Diversa la motivazione che ha portato l’azienda ad aprire un ufficio commerciale di rappresentanza in Cina. L’ufficio in co-sharing ha sede a Shanghai ed è gestito da un responsabile cinese insieme ad un assistente. L’azienda cinese vuole un interlocutore cinese; non vuole un Sales Office, ma vuole l’AD Tubi China. Per muoversi nel mercato cinese è necessario gestire un livello di complessità molto alto. L’investimento in Cina è stato di natura commerciale, diluito negli anni. «Dall’idea di una joint venture con imprese cinesi si è passati alla decisione di aprire un ufficio commerciale più consono alla struttura societaria con un consulente, selezionato in Cina tramite agenzia specializzata, che arriva da un’industria locale di produzione di tubi, ha contatti, sa di cosa si parla, conosce i nostri processi e ha una vasta esperienza in questo settore».

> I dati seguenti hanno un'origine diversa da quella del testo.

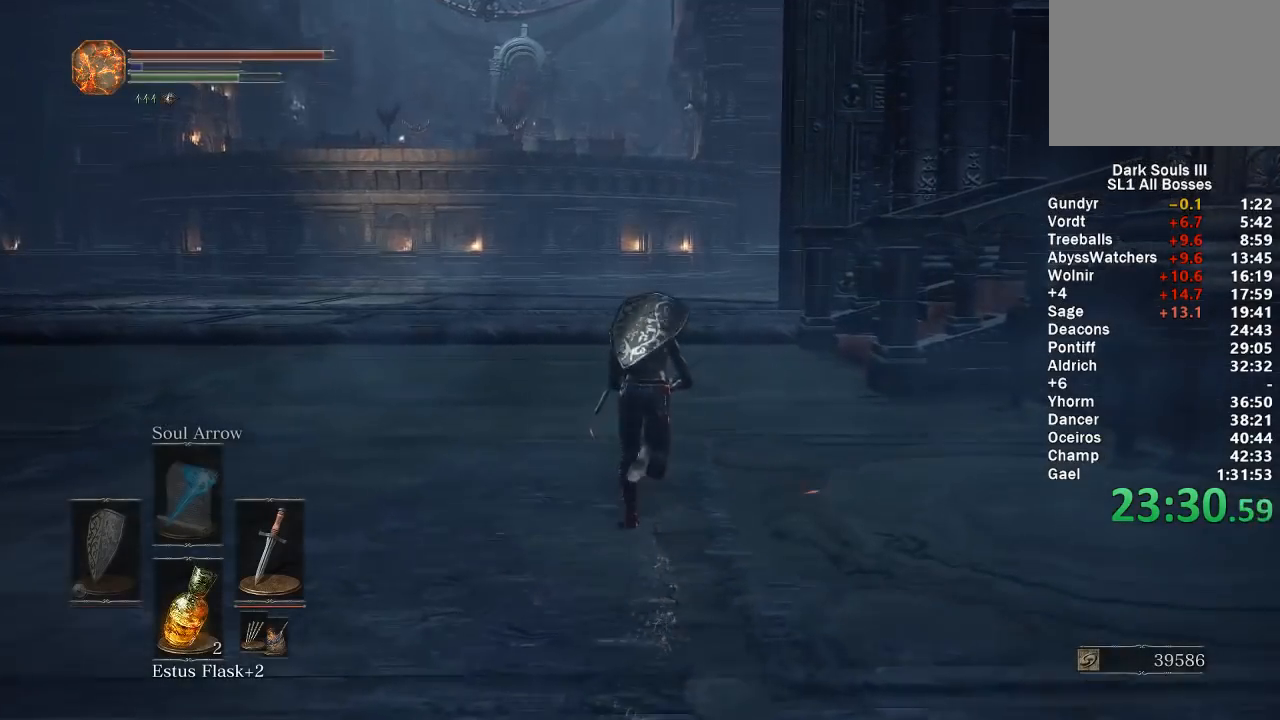
{"buttons": ["B"], "left_stick": "up", "right_stick": "center", "button_events": []}
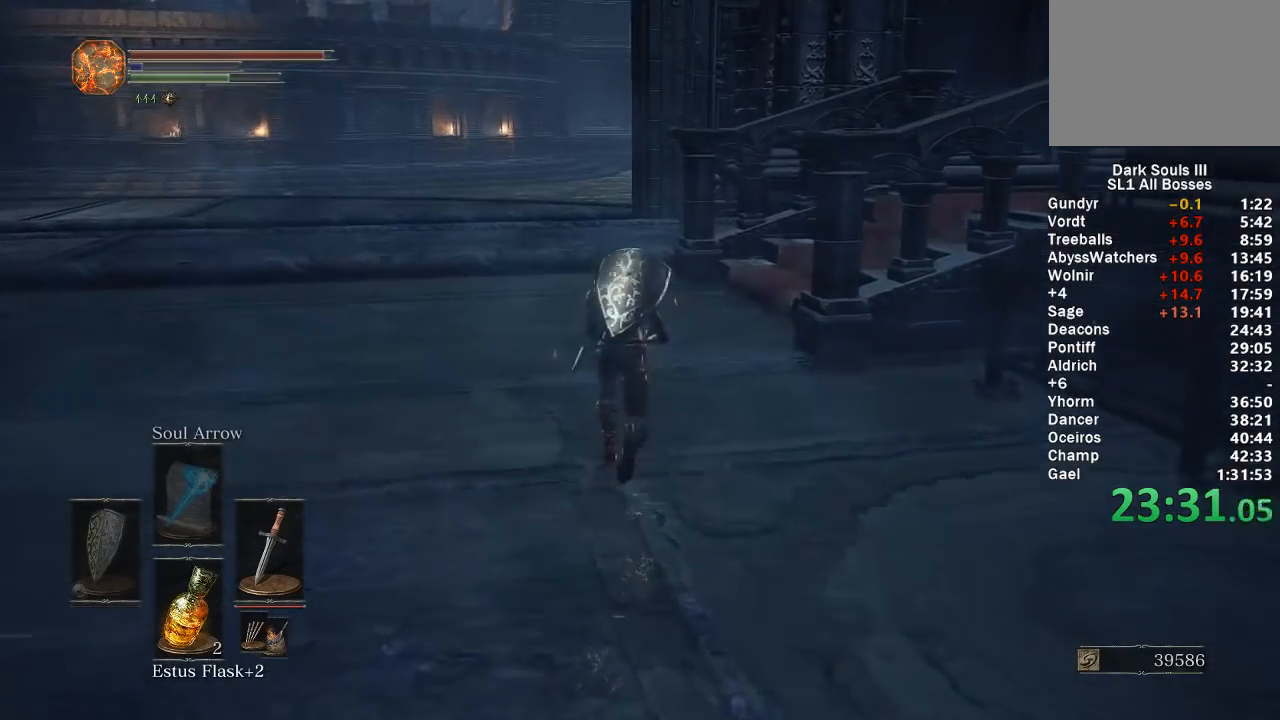
{"buttons": ["B"], "left_stick": "up", "right_stick": "center", "button_events": []}
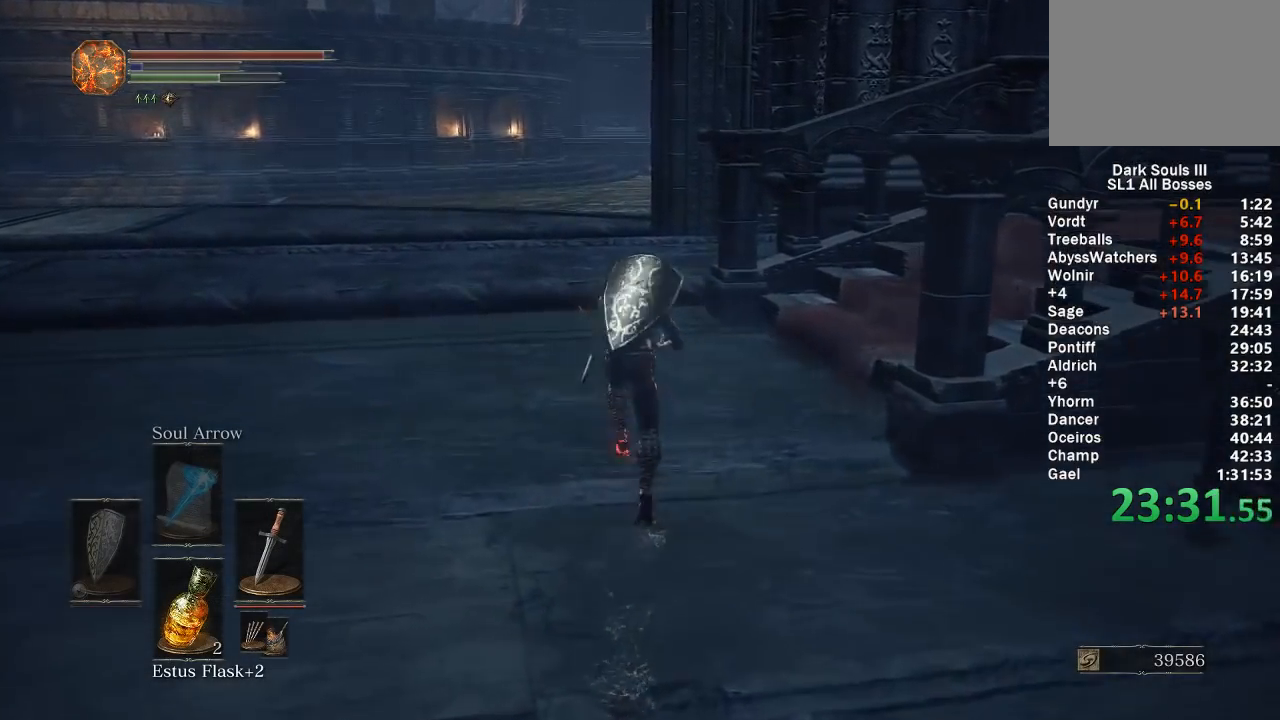
{"buttons": ["B"], "left_stick": "up", "right_stick": "down-right", "button_events": []}
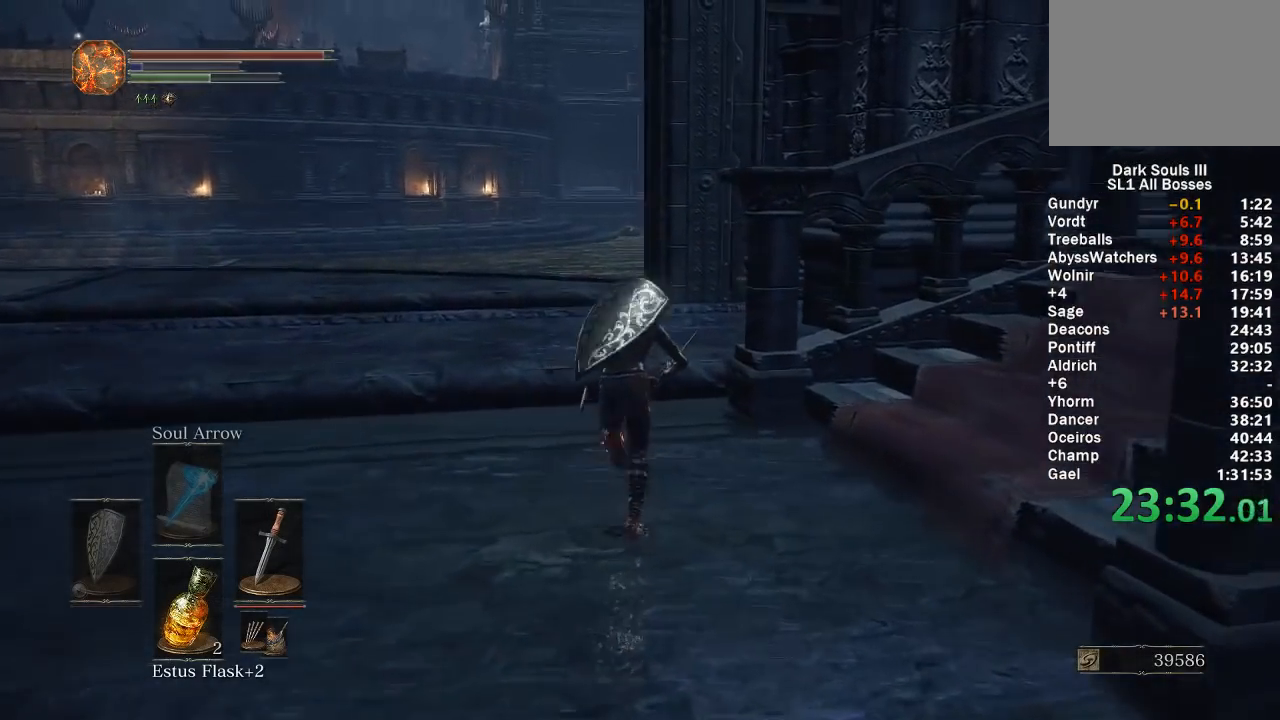
{"buttons": ["B"], "left_stick": "up", "right_stick": "down-right", "button_events": []}
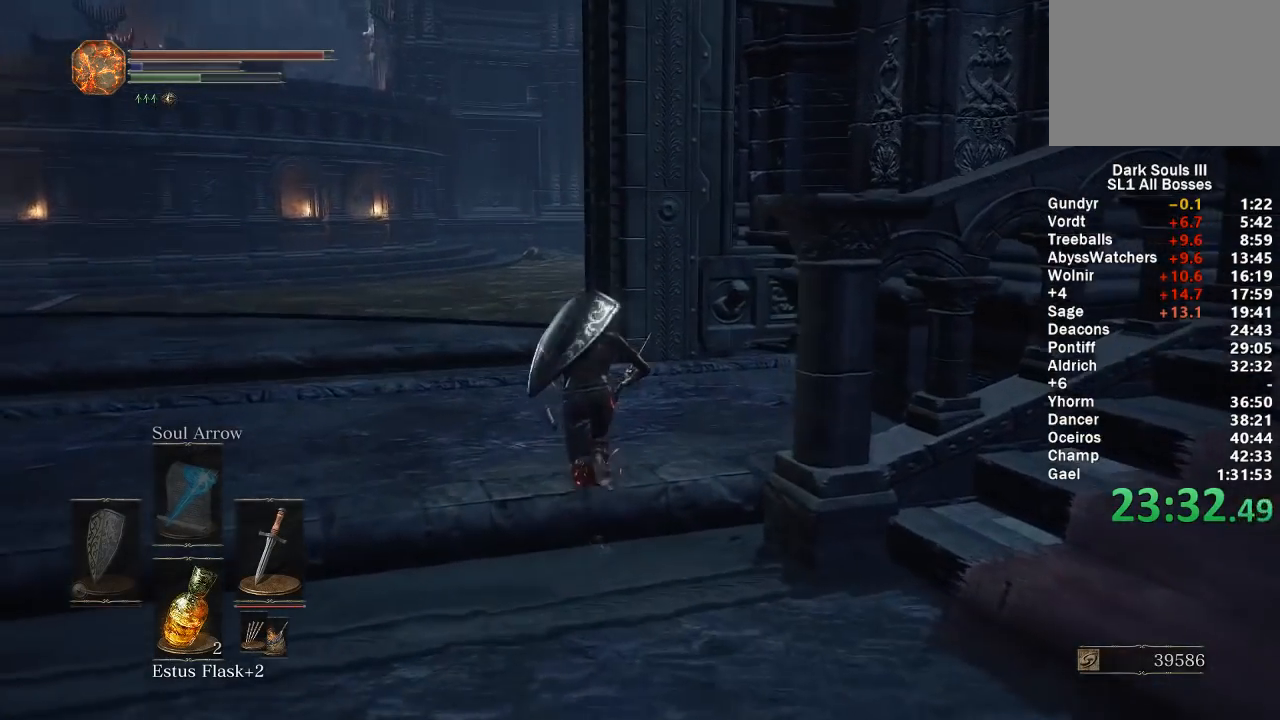
{"buttons": ["B"], "left_stick": "up", "right_stick": "down-right", "button_events": []}
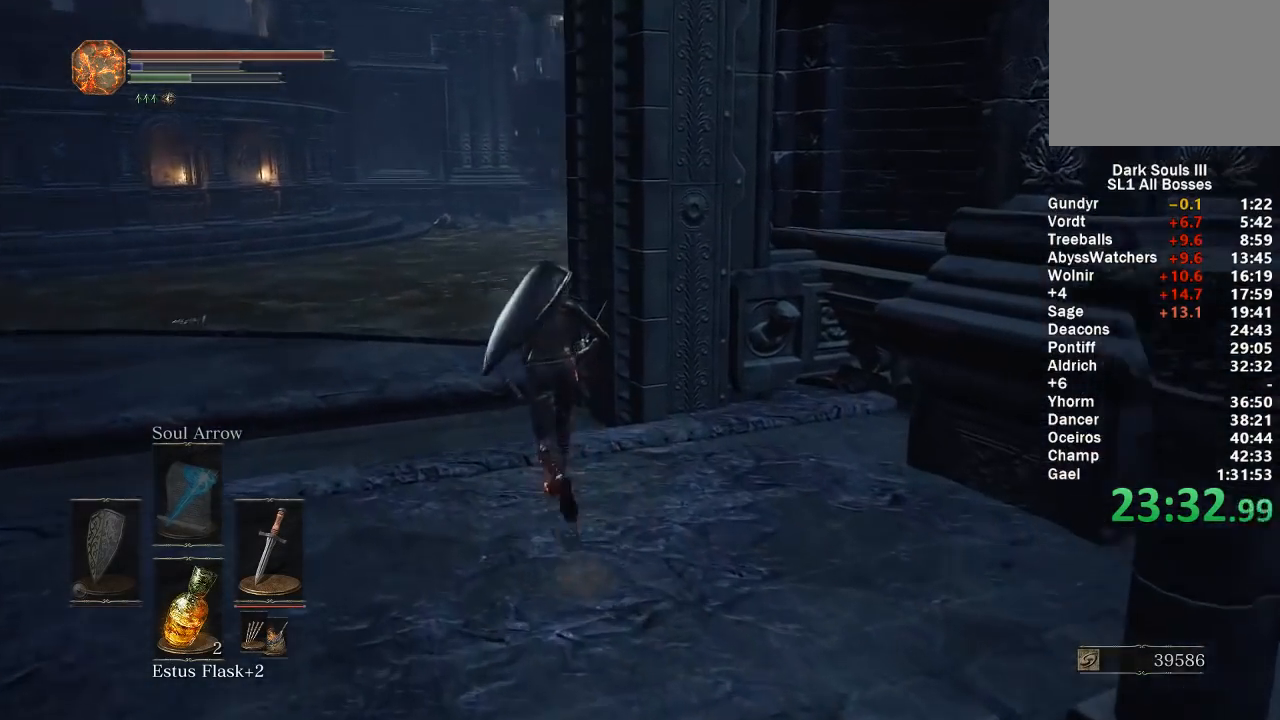
{"buttons": [], "left_stick": "up", "right_stick": "center", "button_events": [[283, "B", "up"]]}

Un manager trentenne cinese rappresenta un costo importante perché guadagna molto di più di un manager trentenne italiano, ma aprire un ufficio di rappresentanza con un responsabile cinese è meno complesso di una joint venture dal punto di vista della tutela legale al riparo dall’influenza politica del partito nella gestione organizzativa. Il mercato a cui Ad Tubi China si rivolge parte dall’Australia e comprende Cina, Sud Est Asiatico fino all’India con buone prospettive di espandersi ulteriormente.